The emphasis on climate-aligned foreign direct investment (FDI) is now seen arguably at the core of sustainable growth of developing nations.
A noteworthy development from the West is the recent downgrading of the US’s long-term credit rating, which poses intriguing questions about the behemoth economy’s future borrowing and investment capabilities.
IMF comment underlines global concerns
In the aftermath of a global pandemic, the world finds itself grappling with unprecedented challenges. Recent research from the Kansas City Federal Reserve paints a challenging picture of the post-pandemic global economy, highlighting issues like soaring government debt, geopolitical tensions, and an unsettling trajectory for technological innovation.
With the backdrop of geopolitical disruptions like the Russian invasion of Ukraine and escalating U.S.-China tensions, global trade appears to stand at a tough crossroads.
Pierre-Olivier Gourinchas, the International Monetary Fund’s chief economist, underscores the fragility of the current state, noting that countries are drained after battling the pandemic, and that policy-driven forces and decoupling between China and the West add further strain.
The looming danger is a possible stagnation where parts of the world fail to progress, leading to demographic and migration pressures. Economists, including Gourinchas, believe that global growth might stagnate around 3%, a disappointing rate compared to the past where China’s rapid development drove figures above 4%.
Existing trends amplified by COVID-19
The impact of the pandemic amplified certain pre-existing trends. A paper by Serkan Arslanalp of the IMF and Barry Eichengreen from the University of California, Berkeley, reveals a troubling statistic: the ratio of public debt to global economic output surged to 60%.
This was largely driven by pandemic spending by governments. Such unsustainable levels of debt threaten to divert vital resources away from developing nations that have burgeoning populations but lack capital.
Recent geopolitical events, notably the Russian aggression against Ukraine, have also fragmented the longstanding belief that trade fosters lasting international partnerships.
COVID-19 had, of course, a huge impact on global trade flows and arguably became a movement where many participants in global trade decided that near-shoring is also the equivalent of de-risking.
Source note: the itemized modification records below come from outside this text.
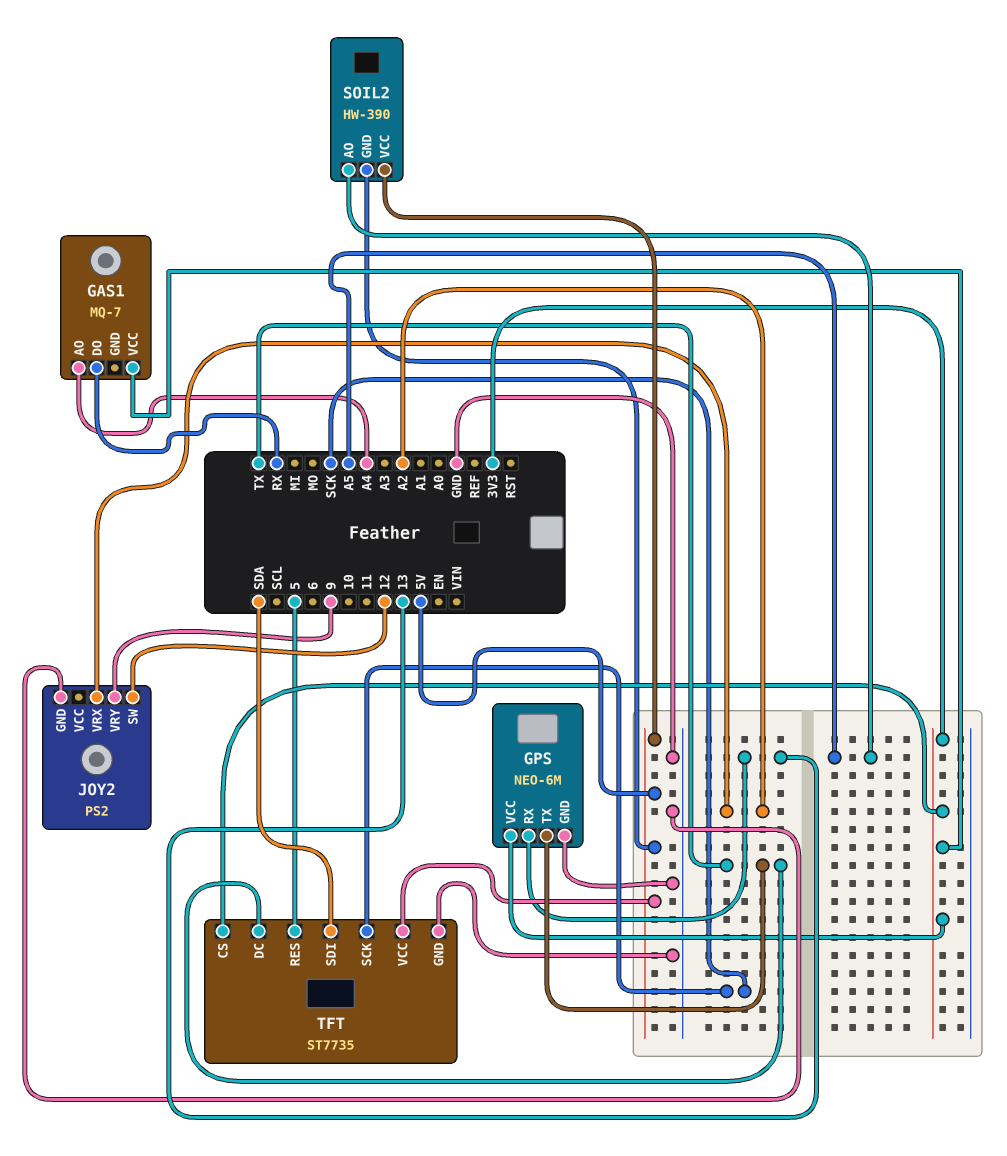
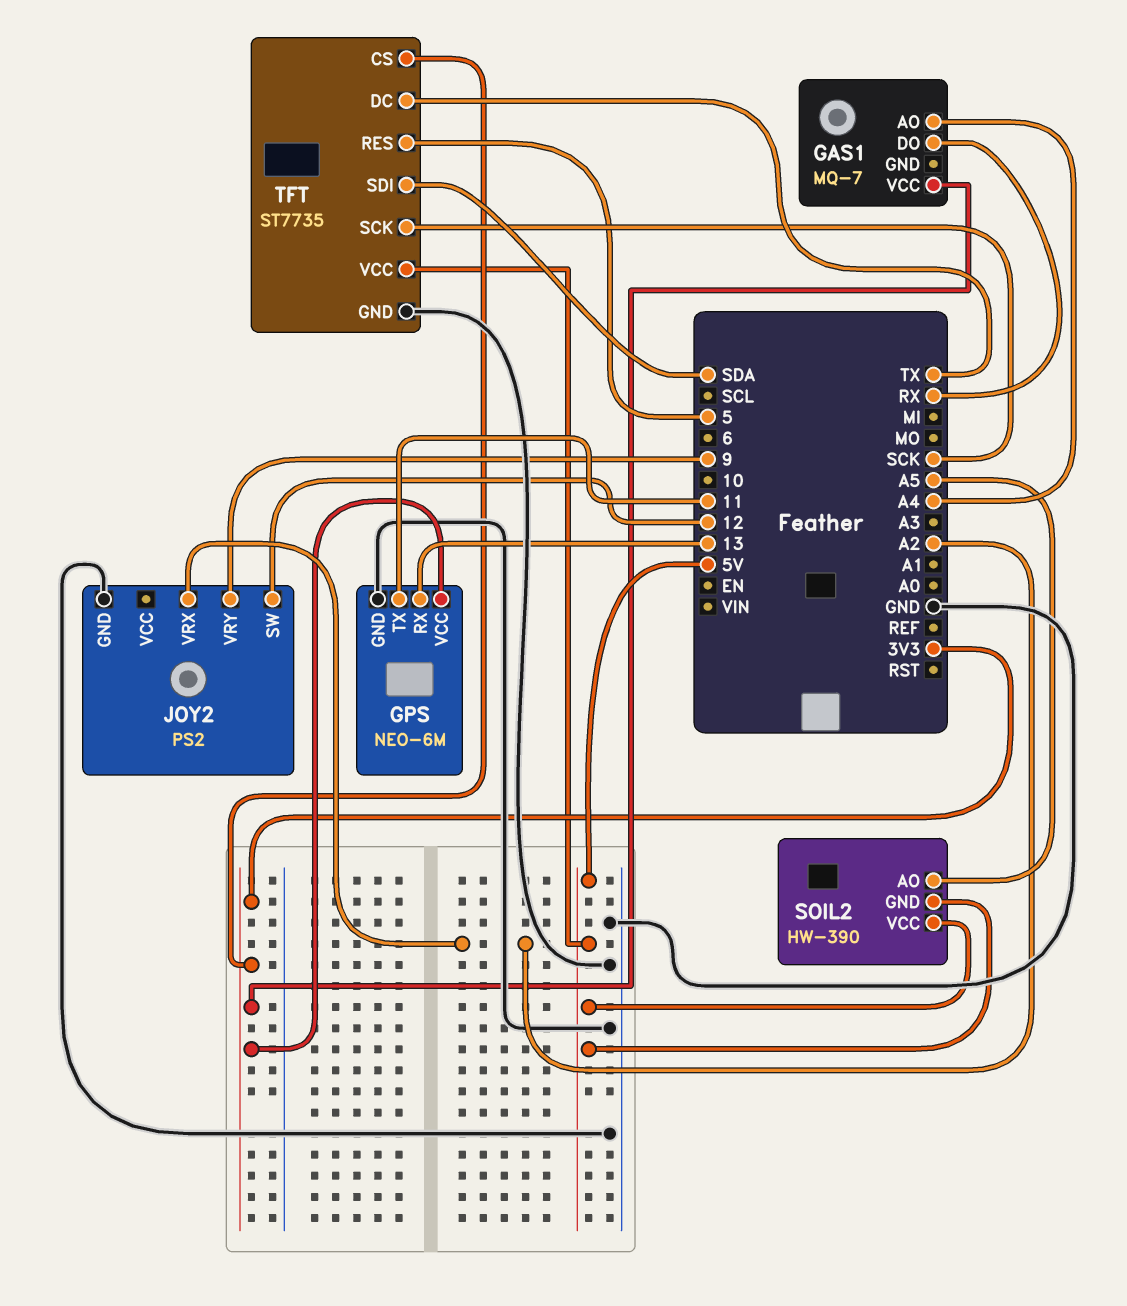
GPS pin TX: TX -> 11

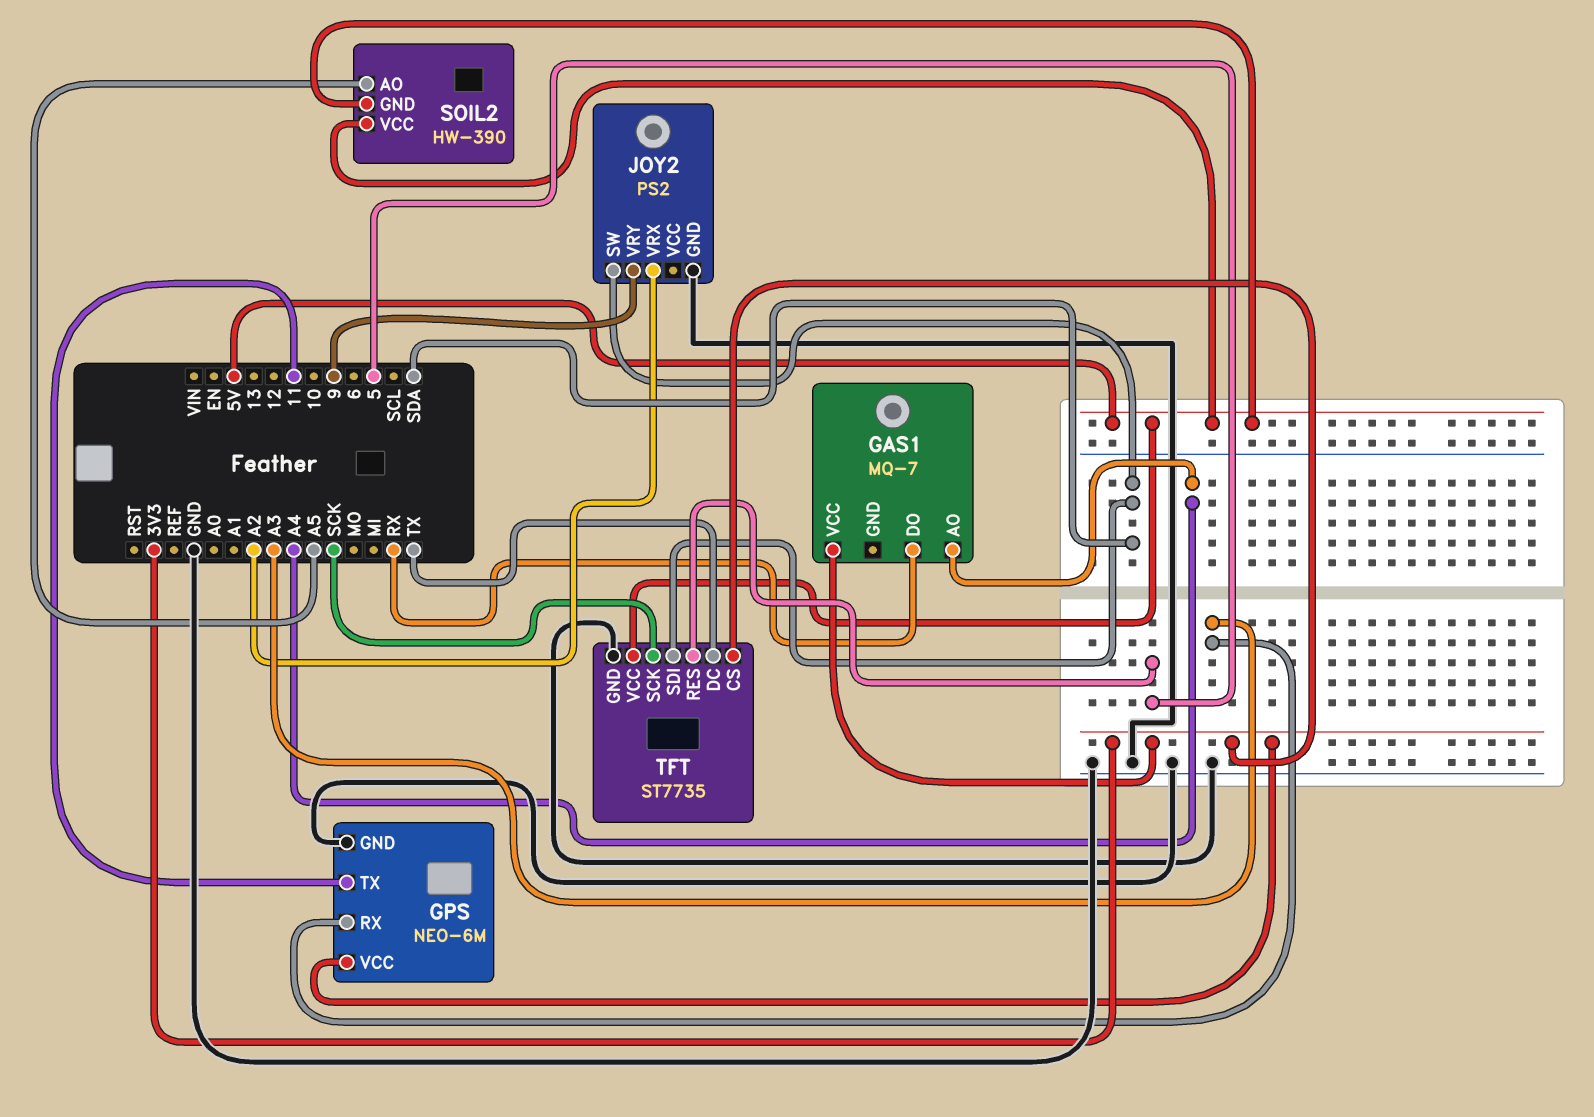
GPS pin RX: 13 -> A3
JOY2 pin SW: 12 -> SDA

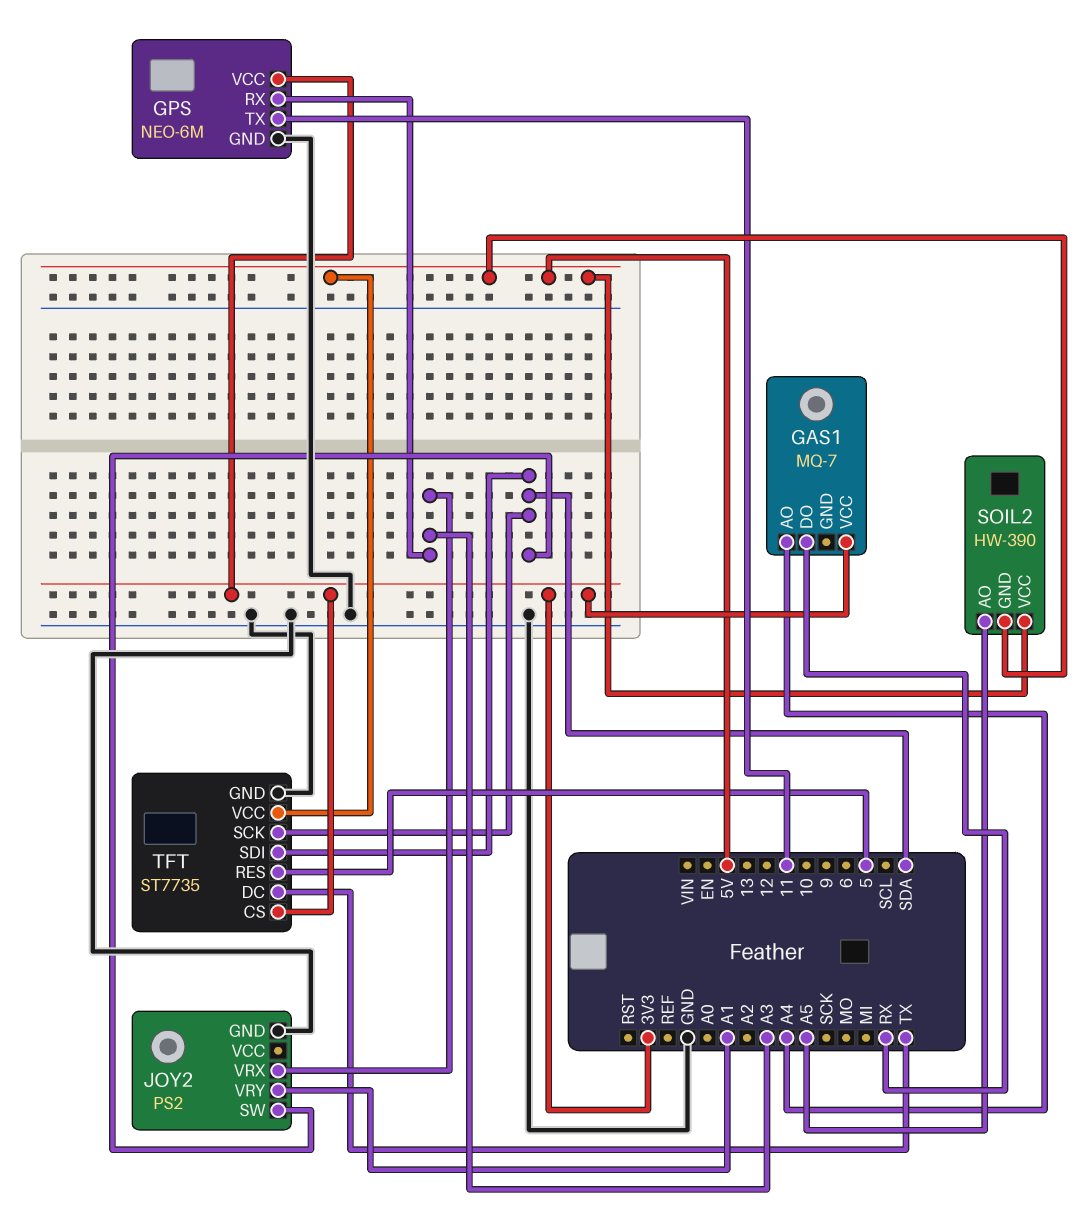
JOY2 pin VRX: A2 -> A3
JOY2 pin VRY: 9 -> A1
TFT pin SCK: SCK -> SDA

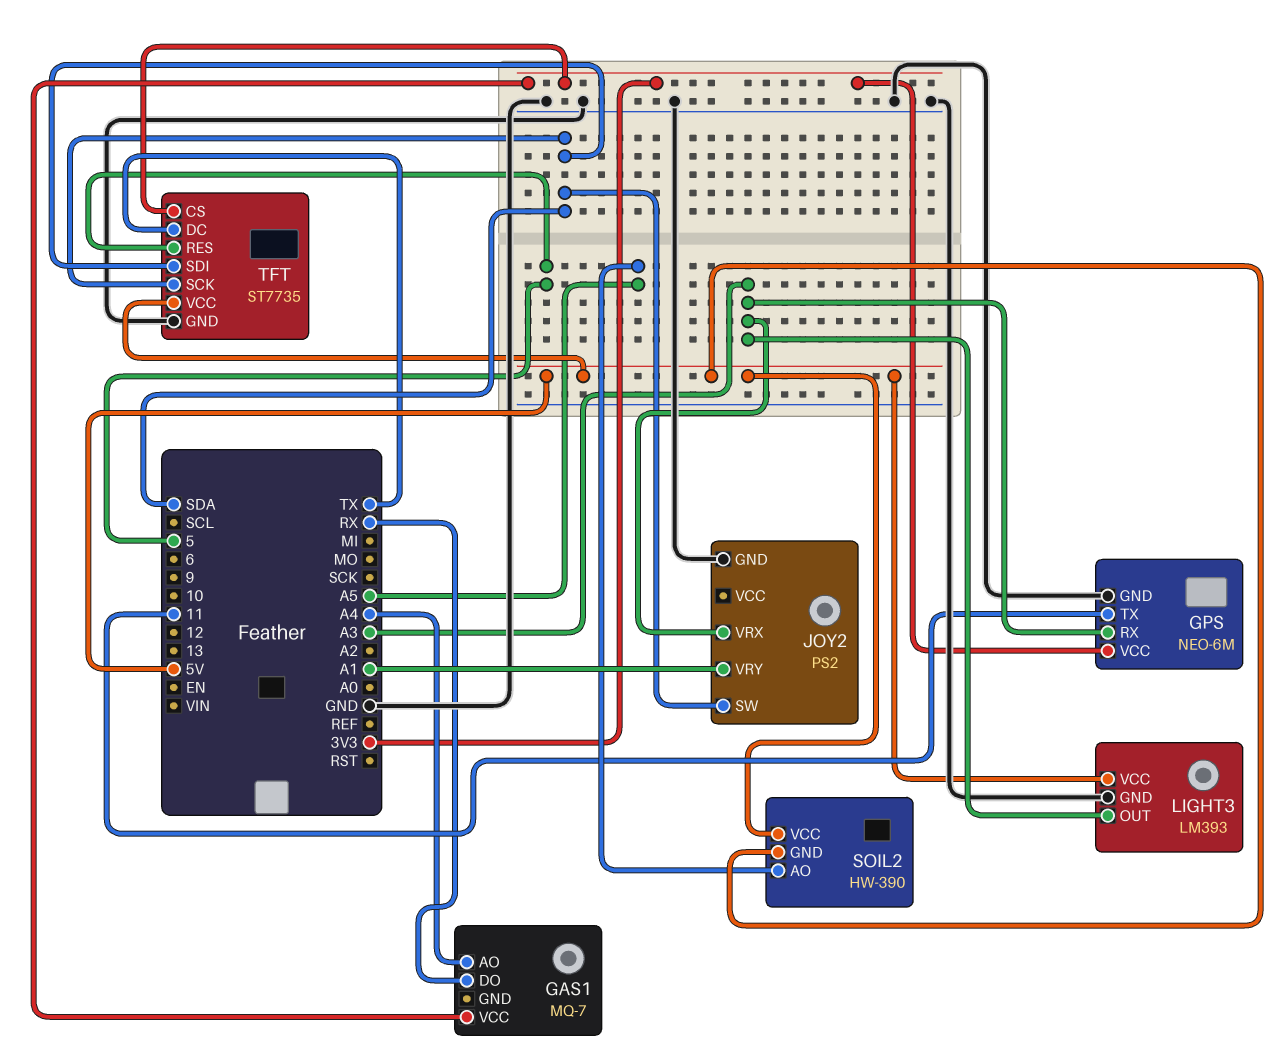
LIGHT3: none -> LM393
LIGHT3 pin GND: none -> GND
LIGHT3 pin OUT: none -> A3
LIGHT3 pin VCC: none -> 5V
It led to a pattern of nearshoring but World Trade Organization Director-General Ngozi Okonjo-Iweala cautions against the current trend of reordering global production patterns. While diversifying trade might seem appealing, it’s essential to extend opportunities to those nations historically sidelined in the global trade arena.
What does global growth look like?
Global economic growth is a natural driver of trade growth. From an economic standpoint, recent economic projections from the IMF shows global growth decelerating, with projections declining from 3.5% in 2022 to 3.0% for 2023 and 2024.
Although inflation in developed economies shows signs of slowing, trade volumes are down. Manufacturing sectors worldwide are experiencing a slowdown, and while services are expanding, there’s noticeable deceleration.
The ripple effects of the pandemic also extend to the future of work, affecting urban economies. Demand for office spaces in major cities like New York, London, and San Francisco is dwindling, with average office attendance dropping significantly.
In general it could be suggested that global growth is somewhat anemic – and there are also signs that China may not offer much support in the near future.
Debt may continue to weigh on trade
Despite the myriad challenges facing global trade, and an ongoing recession threat, it’s worth considering the resilience shown by key economies. Growth in certain sectors, like the services trade, offer a beacon of hope.
The commitment of nations to navigate these complex issues, combined with the need to diversify and include historically sidelined nations, has the potential to reshape and strengthen global trade patterns for a more inclusive and prosperous future.
For organizations dependent on global trade it therefore depends on the ability to harness opportunities – which, though under pressure, will still be out there to harness.